Bright fruit aromas presenting a lifted combination of musk, roses, strawberries and cherries and then underneath some earth and tar. Great fruit depth but with the beginnings of Pinot Noir’s fascinating complex nuances. Returning to the nose, each visit reveals a new component.

Palate

The wine follows a similar thread on the palate. There are initial flavours of strawberry and quince jelly, giving the wine a long and generous feel but it’s not heavy in any way. Rather, it is bright and fresh.

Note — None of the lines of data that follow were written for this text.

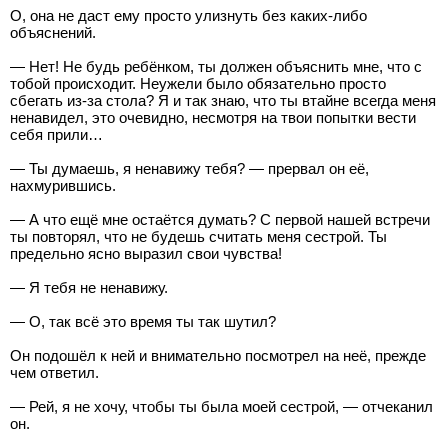
О, она не даст ему просто улизнуть без каких-либо
объяснений.
— Нет! Не будь ребёнком, ты должен объяснить мне, что с
тобой происходит. Неужели было обязательно просто
сбегать из-за стола? Я и так знаю, что ты втайне всегда меня
ненавидел, это очевидно, несмотря на твои попытки вести
себя прили…
— Ты думаешь, я ненавижу тебя? — прервал он её,
нахмурившись.
— А что ещё мне остаётся думать? С первой нашей встречи
ты повторял, что не будешь считать меня сестрой. Ты
предельно ясно выразил свои чувства!
— Я тебя не ненавижу.
— О, так всё это время ты так шутил?
Он подошёл к ней и внимательно посмотрел на неё, прежде
чем ответил.
— Рей, я не хочу, чтобы ты была моей сестрой, — отчеканил
он.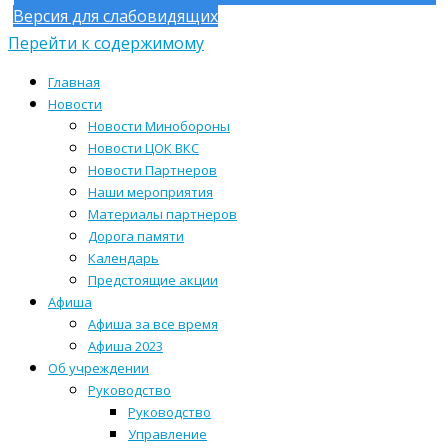
Версия для слабовидящих
Перейти к содержимому
Главная
Новости
Новости Минобороны
Новости ЦОК ВКС
Новости Партнеров
Наши мероприятия
Материалы партнеров
Дорога памяти
Календарь
Предстоящие акции
Афиша
Афиша за все время
Афиша 2023
Об учреждении
Руководство
Руководство
Управление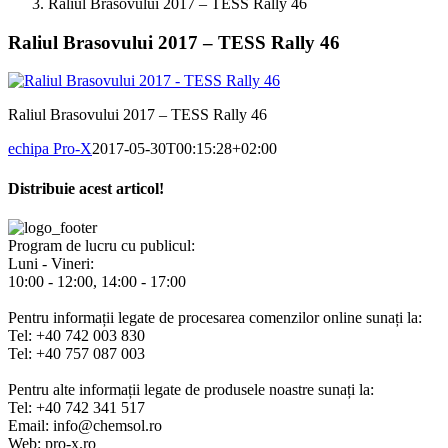
Raliul Brasovului 2017 – TESS Rally 46
Raliul Brasovului 2017 – TESS Rally 46
Raliul Brasovului 2017 – TESS Rally 46
echipa Pro-X
2017-05-30T00:15:28+02:00
Distribuie acest articol!
Facebook
X
Pinterest
E-
mail:
Program de lucru cu publicul:
Luni - Vineri:
10:00 - 12:00, 14:00 - 17:00
Pentru informații legate de procesarea comenzilor online sunați la:
Tel: +40 742 003 830
Tel: +40 757 087 003
Pentru alte informații legate de produsele noastre sunați la:
Tel: +40 742 341 517
Email: info@chemsol.ro
Web: pro-x.ro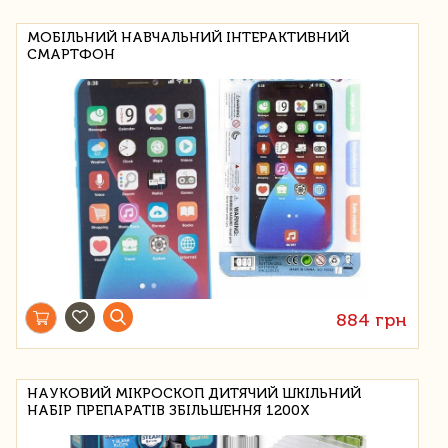
МОБІЛЬНИЙ НАВЧАЛЬНИЙ ІНТЕРАКТИВНИЙ
СМАРТФОН
884 грн
НАУКОВИЙ МІКРОСКОП ДИТЯЧИЙ ШКІЛЬНИЙ
НАБІР ПРЕПАРАТІВ ЗБІЛЬШЕННЯ 1200X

There is also the beginning of Pinot’s beguiling earthiness – mushrooms, tar and leather, all waiting to evolve.

Growing Conditions

A classic year for Margaret River, with good rainfall at the right times, consistent warmth without excessive heat and slightly above average crops – all the right ingredients for a good vintage.

For calendar year 2011, rainfall finished slightly up and so the vines had plenty of soil moisture, so crucial for unirrigated vineyards.

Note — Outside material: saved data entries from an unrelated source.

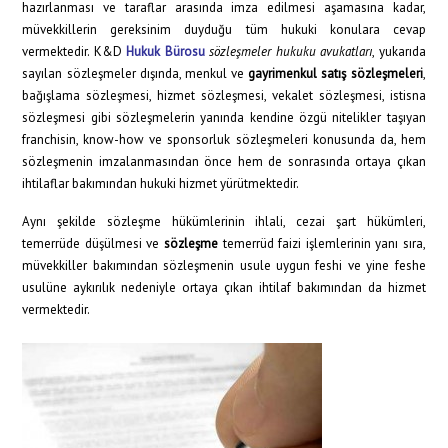
hazırlanması ve taraflar arasında imza edilmesi aşamasına kadar,
müvekkillerin gereksinim duyduğu tüm hukuki konulara cevap
vermektedir. K&D
Hukuk Bürosu
sözleşmeler hukuku avukatları
, yukarıda
sayılan sözleşmeler dışında, menkul ve
gayrimenkul satış sözleşmeleri
,
bağışlama sözleşmesi, hizmet sözleşmesi, vekalet sözleşmesi, istisna
sözleşmesi gibi sözleşmelerin yanında kendine özgü nitelikler taşıyan
franchisin, know-how ve sponsorluk sözleşmeleri konusunda da, hem
sözleşmenin imzalanmasından önce hem de sonrasında ortaya çıkan
ihtilaflar bakımından hukuki hizmet yürütmektedir.
Aynı şekilde sözleşme hükümlerinin ihlali, cezai şart hükümleri,
temerrüde düşülmesi ve
sözleşme
temerrüd faizi işlemlerinin yanı sıra,
müvekkiller bakımından sözleşmenin usule uygun feshi ve yine feshe
usulüne aykırılık nedeniyle ortaya çıkan ihtilaf bakımından da hizmet
vermektedir.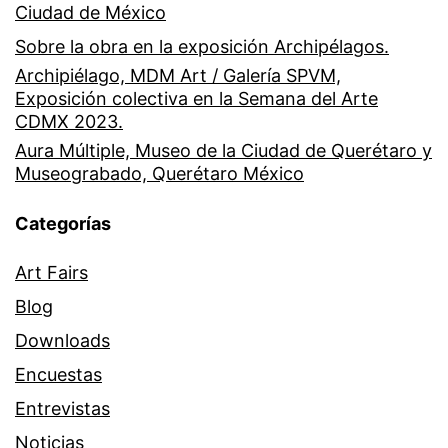
Ciudad de México
Sobre la obra en la exposición Archipélagos.
Archipiélago, MDM Art / Galería SPVM,
Exposición colectiva en la Semana del Arte
CDMX 2023.
Aura Múltiple, Museo de la Ciudad de Querétaro y
Museograbado, Querétaro México
Categorías
Art Fairs
Blog
Downloads
Encuestas
Entrevistas
Noticias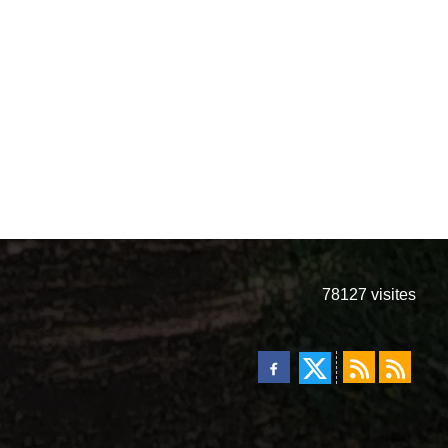
78127
visites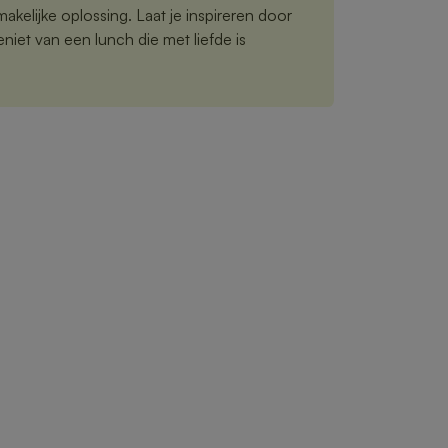
akelijke oplossing. Laat je inspireren door
iet van een lunch die met liefde is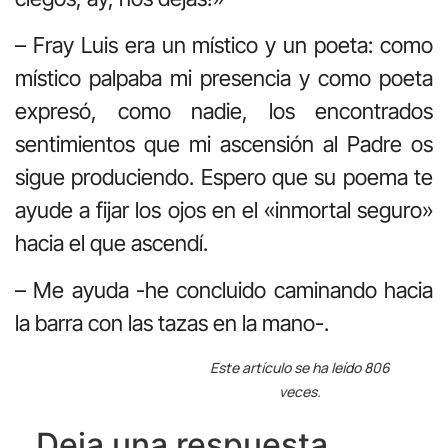
– Fray Luis era un místico y un poeta: como
místico palpaba mi presencia y como poeta
expresó, como nadie, los encontrados
sentimientos que mi ascensión al Padre os
sigue produciendo. Espero que su poema te
ayude a fijar los ojos en el «inmortal seguro»
hacia el que ascendí.
– Me ayuda -he concluido caminando hacia
la barra con las tazas en la mano-.
Este artículo se ha leído 806
veces.
Deja una respuesta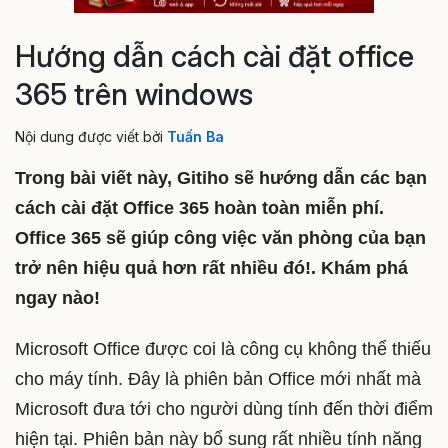
Hướng dẫn cách cài đặt office
365 trên windows
Nội dung được viết bởi
Tuấn Ba
Trong bài viết này, Gitiho sẽ hướng dẫn các bạn
cách cài đặt Office 365 hoàn toàn miễn phí.
Office 365 sẽ giúp công việc văn phòng của bạn
trở nên hiệu quả hơn rất nhiều đó! . Khám phá
ngay nào!
Microsoft Office được coi là công cụ không thể thiếu
cho máy tính. Đây là phiên bản Office mới nhất mà
Microsoft đưa tới cho người dùng tính đến thời điểm
hiện tại. Phiên bản này bổ sung rất nhiều tính năng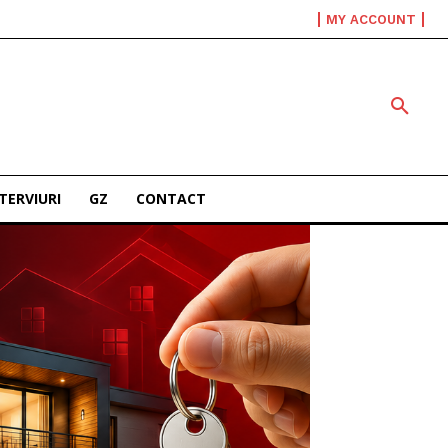
MY ACCOUNT
TERVIURI
GZ
CONTACT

In addition, temperatures through the growing season were above average, although not excessively. This allowed the vines to ripen consistently, especially during December and January, when temperatures were about 1-2⁰C above average. For example, the mean maximum temperature for January 2012 was 30.9⁰C, nearly 2⁰ above average. The peak of the heat came on 26th, 27th and 28th of that month, when we experienced 39.7⁰, 40.8⁰ and 37.9⁰, respectively. This was quite a spike, but fortunately it didn’t last. Temperatures eased in February, usually our warmest month, when we averaged 29.1⁰C, nearly 1⁰ below the mean. From then on, it was plain sailing.

The good growing conditions meant crop levels on both clones of Pinot Noir were above average. Typically, the vineyard will yield around 6.40 tonnes per hectare but in 2012 it was a record-setting 8.62, a 35% increase.

One of the curiosities of the vintage is the seeds were slow to ripen. We suspect this may have been a product of this higher yield. In the hope of getting better tannin balance, we adopted our usual strategy of waiting until they were hard and crunchy, but this meant leaving the fruit on the vine for longer. In an average year, we pick Pinot Noir 100 days after the flowering and its usual sugar ripeness at that point is approximately 13⁰ Baume. However, in 2012 the seeds didn’t ripen until 114 days after flowering, by which time the sugar ripeness had reached approximately 13.6 Baume. The resulting wine is rich and perfumed and one of the prettiest we’ve made in recent times.

It may also be that the fruit intensity was assisted by the other technique used to enhance quality in high yielding years – “saignee”. This is where some juice is drained off prior to fermentation, to help improve the concentration of colour and flavour and in 2012 we reduced the juice volume by 20%.